As the applause died down, he rose to speak.

And he saw the Grinning Sadist coming right at him.

He saw the deranged eyes, the cruel mouth, the deliberately ugly clothing (like a very poor cowboy or a 1960s college student), and the knife in the maniac's hand.

Om mani padme hum…

And then he got the Boston Cream Pie right in the face.

It hadn't been a knife at all: he had imagined a knife when the pie plate was turned and raised as it was thrown.

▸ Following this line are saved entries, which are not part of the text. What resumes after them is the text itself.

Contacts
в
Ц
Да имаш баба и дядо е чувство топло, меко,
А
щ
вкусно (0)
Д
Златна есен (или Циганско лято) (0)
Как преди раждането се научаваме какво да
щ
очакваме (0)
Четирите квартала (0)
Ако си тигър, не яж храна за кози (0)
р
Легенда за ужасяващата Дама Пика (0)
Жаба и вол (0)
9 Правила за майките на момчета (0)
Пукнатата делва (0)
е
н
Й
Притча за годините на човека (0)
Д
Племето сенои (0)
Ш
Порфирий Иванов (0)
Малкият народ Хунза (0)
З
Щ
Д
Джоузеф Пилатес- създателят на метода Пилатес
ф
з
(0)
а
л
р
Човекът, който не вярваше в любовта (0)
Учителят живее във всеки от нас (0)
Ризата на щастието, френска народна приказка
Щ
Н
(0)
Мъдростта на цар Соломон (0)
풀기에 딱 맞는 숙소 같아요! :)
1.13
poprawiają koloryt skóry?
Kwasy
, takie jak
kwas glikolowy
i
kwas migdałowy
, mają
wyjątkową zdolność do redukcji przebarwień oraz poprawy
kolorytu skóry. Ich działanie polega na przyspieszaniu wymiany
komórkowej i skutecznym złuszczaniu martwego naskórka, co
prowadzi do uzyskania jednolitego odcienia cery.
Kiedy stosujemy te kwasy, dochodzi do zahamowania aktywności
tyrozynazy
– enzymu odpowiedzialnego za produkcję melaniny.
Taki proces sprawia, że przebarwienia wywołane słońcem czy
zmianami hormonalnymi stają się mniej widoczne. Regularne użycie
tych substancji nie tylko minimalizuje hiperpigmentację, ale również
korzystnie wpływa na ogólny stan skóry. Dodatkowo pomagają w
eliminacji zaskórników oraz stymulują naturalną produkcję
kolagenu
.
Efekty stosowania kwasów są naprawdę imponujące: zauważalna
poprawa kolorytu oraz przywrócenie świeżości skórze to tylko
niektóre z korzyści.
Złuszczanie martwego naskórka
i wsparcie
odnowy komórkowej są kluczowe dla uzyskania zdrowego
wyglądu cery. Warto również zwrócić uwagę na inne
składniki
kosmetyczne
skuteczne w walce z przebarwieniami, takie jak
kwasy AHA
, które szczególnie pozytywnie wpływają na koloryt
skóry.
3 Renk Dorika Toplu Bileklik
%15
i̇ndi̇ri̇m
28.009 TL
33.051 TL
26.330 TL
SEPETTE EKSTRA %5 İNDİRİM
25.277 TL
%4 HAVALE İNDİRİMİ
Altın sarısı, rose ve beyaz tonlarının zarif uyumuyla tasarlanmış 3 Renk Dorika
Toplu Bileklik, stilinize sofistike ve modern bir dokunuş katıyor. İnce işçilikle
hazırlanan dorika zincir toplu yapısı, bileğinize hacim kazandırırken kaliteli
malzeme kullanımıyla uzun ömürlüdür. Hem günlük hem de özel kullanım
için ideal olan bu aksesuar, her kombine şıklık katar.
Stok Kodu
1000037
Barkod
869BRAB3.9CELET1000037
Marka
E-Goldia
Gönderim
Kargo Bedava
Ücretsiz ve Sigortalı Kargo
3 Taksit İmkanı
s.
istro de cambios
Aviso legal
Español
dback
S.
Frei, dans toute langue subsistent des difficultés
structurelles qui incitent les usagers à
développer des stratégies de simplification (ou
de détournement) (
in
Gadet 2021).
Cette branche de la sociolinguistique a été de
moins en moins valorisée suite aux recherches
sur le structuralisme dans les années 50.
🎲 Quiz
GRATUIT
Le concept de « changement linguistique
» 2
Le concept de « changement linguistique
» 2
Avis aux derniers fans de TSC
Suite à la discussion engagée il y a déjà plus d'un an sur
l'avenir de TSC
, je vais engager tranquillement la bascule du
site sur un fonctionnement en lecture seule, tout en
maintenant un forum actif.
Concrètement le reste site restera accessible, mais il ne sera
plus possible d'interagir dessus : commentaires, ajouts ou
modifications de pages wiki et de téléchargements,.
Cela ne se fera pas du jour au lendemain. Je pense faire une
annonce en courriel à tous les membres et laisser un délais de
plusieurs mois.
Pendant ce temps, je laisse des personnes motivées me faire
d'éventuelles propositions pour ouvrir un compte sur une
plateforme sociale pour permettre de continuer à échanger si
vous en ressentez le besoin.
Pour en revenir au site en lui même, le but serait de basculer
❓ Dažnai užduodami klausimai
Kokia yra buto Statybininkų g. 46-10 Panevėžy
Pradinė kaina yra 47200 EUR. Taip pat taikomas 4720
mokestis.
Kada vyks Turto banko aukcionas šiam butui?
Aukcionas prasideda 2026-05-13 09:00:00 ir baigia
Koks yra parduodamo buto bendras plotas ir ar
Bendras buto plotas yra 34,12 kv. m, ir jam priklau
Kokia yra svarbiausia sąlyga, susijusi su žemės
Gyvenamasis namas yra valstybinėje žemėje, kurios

Benny stood there, very conscious that he was overweight and past fifty, Boston Cream Pie dripping from his face, trying to remind himself that heart palpitations were not a symptom of heart attack, aware suddenly that the daily life of humankind was not only marvelous, as Jung had taught him, and terrible, as the murder had taught him, but totally absurd as well, as the Existentialists might have taught him.*

*Galactic Archives: Pie throwing was common in Unistat at the time of this Romance. It derived, of course, from the territorial feces-hurling rituals of other primates. See "Expressions of Violence in Wild and Domesticated Primates," Encyclopedia of Primate Psychology, Sirius Press, 2775. Domesticated primates defend ideological territories (mental constructs) as well as the physical turf. Pie throwers were expressing mammalian territorial rage in a traditional primate manner by throwing guck in the faces of those who threatened their ideological "space."

AUFGEHOBEN


2 NEW PLANETS DISCOVERED

–news headline, 1983

The only one in New York who didn't react emotionally to Benny Benedict's "One Month to Go" column was Justin Case, an embittered, fortyish man who wrote beautifully meaningless film criticism. Case had not liked the film of 1984 and never read books, which he regarded as too old-fashioned to be worthy of serious attention.